What’s the 500 MB in the example? If it’s the entire database, you wouldn’t send it to a database, but maybe you’d send it to a remote destination for safeguard. Assuming that was the idea, the question

would be to restore the database from its backup which would be a secondary done after the main job, because a backup can’t backup its own database because that database is still changing at the time…

If you’ve lost the whole original Duplicati, you’d probably bootstrap getting back by either setting up the secondary job again, or just doing Direct restore from backup files assuming you have necessary info.

Probably the usual way to reinstall a database is to use Database management screen to let you know where database belongs, and either put restored database there, or tell Duplicati the new database file.

This is space efficient but can slow down the restore of a file that undergoes constant change, because different generations of changes may wind up in different backup files, all of which might need download.

A database is a great example of a potentially big file that undergoes constant change, scattered around, making deduplication less effective. People who have tried backup have found they upload just about the database size every backup. This plus more reliable 2.0.5.1 Recreate, makes DB backup less attractive.

If you really want to try, I’d suggest using a low Backup retention to keep the collecting-the-parts issue somewhat under control, but you’ll still endure frequent automatic compact because of high churn rate…

Given a suitably large blocksize (100 KiB is too small for big backup to be fast), ideally only the dlist and dindex files would download. If you get dblock files, that’s a bad sign. Before 2.0.5.1 it was too common.

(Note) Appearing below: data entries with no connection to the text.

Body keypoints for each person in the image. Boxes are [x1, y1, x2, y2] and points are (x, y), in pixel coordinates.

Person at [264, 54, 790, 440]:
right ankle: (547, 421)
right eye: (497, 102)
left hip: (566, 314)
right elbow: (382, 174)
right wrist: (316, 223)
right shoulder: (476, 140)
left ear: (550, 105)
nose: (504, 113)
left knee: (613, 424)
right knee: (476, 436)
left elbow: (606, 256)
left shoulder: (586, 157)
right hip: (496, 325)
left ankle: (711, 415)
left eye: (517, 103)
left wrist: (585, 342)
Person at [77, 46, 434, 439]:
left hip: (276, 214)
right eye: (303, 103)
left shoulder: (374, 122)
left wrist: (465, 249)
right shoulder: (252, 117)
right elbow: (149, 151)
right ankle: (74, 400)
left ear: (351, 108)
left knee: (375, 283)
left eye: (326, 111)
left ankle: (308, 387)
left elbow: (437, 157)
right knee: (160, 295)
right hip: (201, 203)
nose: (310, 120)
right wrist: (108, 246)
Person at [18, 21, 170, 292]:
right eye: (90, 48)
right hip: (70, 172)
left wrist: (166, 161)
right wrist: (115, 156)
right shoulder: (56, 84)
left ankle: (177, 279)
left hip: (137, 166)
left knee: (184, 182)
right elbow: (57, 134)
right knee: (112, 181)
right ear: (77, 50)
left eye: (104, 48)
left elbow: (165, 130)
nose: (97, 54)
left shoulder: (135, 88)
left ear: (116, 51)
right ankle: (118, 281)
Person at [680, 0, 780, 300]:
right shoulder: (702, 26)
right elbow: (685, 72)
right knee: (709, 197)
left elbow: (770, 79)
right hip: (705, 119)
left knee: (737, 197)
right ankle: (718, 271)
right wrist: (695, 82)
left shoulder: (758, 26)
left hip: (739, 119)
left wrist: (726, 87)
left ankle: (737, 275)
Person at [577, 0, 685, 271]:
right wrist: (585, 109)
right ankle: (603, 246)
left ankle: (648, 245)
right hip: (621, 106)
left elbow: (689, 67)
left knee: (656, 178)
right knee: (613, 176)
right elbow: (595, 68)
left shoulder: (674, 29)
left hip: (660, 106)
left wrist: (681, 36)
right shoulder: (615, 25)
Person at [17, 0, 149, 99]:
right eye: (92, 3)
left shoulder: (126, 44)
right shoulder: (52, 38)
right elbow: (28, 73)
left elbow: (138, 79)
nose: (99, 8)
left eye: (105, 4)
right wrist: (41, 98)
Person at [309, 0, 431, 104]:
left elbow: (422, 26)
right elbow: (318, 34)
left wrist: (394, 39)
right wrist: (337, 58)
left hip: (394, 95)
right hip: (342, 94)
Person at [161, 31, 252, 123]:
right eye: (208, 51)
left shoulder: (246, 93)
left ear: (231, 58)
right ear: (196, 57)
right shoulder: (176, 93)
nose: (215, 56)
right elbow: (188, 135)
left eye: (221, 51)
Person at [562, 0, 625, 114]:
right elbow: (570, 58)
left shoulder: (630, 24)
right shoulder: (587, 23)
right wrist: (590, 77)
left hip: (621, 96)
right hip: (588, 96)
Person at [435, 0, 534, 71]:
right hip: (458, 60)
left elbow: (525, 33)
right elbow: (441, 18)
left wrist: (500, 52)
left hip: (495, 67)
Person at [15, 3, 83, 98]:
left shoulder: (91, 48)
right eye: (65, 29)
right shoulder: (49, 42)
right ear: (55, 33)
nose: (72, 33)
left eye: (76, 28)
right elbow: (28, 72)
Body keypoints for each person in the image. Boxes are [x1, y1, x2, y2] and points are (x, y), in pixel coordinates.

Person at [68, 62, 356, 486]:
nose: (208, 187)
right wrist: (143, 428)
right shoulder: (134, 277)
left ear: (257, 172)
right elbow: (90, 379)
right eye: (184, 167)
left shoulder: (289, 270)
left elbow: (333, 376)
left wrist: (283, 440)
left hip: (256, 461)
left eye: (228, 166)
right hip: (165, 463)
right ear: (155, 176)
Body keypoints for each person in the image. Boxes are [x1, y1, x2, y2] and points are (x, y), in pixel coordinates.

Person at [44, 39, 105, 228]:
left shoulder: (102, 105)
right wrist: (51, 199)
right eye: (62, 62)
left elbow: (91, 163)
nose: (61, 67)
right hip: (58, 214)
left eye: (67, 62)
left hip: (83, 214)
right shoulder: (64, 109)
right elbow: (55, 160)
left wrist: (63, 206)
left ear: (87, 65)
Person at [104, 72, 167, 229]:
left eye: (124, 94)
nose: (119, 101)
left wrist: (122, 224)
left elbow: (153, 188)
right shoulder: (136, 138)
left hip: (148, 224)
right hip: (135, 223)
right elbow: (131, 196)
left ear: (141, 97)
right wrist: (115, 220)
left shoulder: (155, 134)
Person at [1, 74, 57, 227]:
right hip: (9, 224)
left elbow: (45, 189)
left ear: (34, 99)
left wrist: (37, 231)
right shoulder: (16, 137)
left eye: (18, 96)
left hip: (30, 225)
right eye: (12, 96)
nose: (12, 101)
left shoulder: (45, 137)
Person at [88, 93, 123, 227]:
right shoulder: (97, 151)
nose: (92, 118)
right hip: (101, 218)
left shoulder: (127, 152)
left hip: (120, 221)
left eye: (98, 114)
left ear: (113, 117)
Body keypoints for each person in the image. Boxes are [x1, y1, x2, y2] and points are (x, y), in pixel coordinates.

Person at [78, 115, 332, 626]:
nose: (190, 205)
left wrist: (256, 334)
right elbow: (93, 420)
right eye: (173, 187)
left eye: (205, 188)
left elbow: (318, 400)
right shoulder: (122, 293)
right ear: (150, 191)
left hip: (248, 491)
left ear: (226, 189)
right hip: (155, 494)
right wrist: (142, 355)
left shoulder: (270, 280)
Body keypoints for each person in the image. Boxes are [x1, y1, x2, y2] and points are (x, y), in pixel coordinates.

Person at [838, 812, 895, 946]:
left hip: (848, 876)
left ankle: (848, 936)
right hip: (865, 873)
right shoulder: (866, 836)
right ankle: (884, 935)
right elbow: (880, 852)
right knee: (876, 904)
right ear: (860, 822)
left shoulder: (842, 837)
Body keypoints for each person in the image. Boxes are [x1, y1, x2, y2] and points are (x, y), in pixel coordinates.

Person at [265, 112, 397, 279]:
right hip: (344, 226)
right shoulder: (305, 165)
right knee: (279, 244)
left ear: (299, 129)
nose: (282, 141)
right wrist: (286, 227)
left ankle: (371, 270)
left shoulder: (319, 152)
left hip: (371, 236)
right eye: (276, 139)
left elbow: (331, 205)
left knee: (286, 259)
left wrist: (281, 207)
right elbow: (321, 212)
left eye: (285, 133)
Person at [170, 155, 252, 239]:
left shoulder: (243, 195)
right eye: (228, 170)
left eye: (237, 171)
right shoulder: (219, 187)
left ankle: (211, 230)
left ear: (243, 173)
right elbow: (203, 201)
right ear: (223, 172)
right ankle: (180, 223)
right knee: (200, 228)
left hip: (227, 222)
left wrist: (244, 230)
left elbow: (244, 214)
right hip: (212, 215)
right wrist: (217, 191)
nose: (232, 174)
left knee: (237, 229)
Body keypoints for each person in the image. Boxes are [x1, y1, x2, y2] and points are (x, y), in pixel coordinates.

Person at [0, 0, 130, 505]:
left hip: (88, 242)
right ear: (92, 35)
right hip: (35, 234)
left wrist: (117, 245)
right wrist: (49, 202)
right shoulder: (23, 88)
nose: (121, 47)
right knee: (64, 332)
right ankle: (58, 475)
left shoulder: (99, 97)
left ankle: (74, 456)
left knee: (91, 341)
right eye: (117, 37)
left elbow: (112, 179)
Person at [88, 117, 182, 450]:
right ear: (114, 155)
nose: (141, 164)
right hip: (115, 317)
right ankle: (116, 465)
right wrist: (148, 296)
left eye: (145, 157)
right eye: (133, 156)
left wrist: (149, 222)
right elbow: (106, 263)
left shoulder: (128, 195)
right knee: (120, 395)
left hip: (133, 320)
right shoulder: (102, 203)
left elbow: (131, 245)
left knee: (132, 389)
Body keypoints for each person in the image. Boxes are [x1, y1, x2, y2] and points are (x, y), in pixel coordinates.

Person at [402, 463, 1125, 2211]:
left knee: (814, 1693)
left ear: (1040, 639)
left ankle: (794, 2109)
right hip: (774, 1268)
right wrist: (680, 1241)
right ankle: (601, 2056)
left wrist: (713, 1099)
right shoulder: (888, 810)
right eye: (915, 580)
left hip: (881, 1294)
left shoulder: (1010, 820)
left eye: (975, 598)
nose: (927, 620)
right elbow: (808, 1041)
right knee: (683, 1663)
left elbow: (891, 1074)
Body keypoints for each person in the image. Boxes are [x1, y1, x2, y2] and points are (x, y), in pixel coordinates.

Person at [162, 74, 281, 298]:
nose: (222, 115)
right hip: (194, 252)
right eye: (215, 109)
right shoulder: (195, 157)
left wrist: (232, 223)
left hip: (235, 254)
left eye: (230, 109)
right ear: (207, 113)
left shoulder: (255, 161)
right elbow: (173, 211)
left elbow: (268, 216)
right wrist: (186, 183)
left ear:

If the progress bar gets past 70%, it’s downloading dblock files. After 90%, it’s downloading all the rest…
About → Show log → Live → Verbose will also show you what you’re downloading, and how far you are.

Doing an occasional test of DB Recreate is a good idea to make sure it’s healthy when you really need it. You can copy off the old database for safety, and your new database will also be a lot smaller than it was.

Why not backung up latest Database? talks about an exotic DB backup method that eliminates standard Duplicati processing (which, as noted, doesn’t add much for DB backup, and might even make it worse).

I’m not sure how solid the control file code is, but you could pioneer its use if you want to see how it does. You could keep the usual number of versions of primary backup, and maybe just two of database backup because super-stale databases are nearly useless. As dlist files obsolete, they’re deleted not compacted.

jabuzzard · March 8, 2021, 11:27pm

Hum, I don’t think so. Let me look

Protect: TSMA>BACKUP DB DEVCLASS=db TYPE=full SCRATCH=yes COMPRESS=yes WAIT=no
ANR2280I Full database backup started as process 344.
ANS8003I Process number 344 started.

I can backup the database on my Spectrum Protect (nee TSM) server while the server is running. One has been able to do that since forever

Of course TSM is an expensive piece of high end backup software that has been around for decades. However the point is that it is possible for backup software that uses a database as TSM demonstrates, to back it’s own database up. Before anyone says well TSM is using IBM’s DB2 for it’s database you could back the database up back in pre 6.0 versions when TSM was using IBM’s equivalent of Microsoft JET database engine for the database.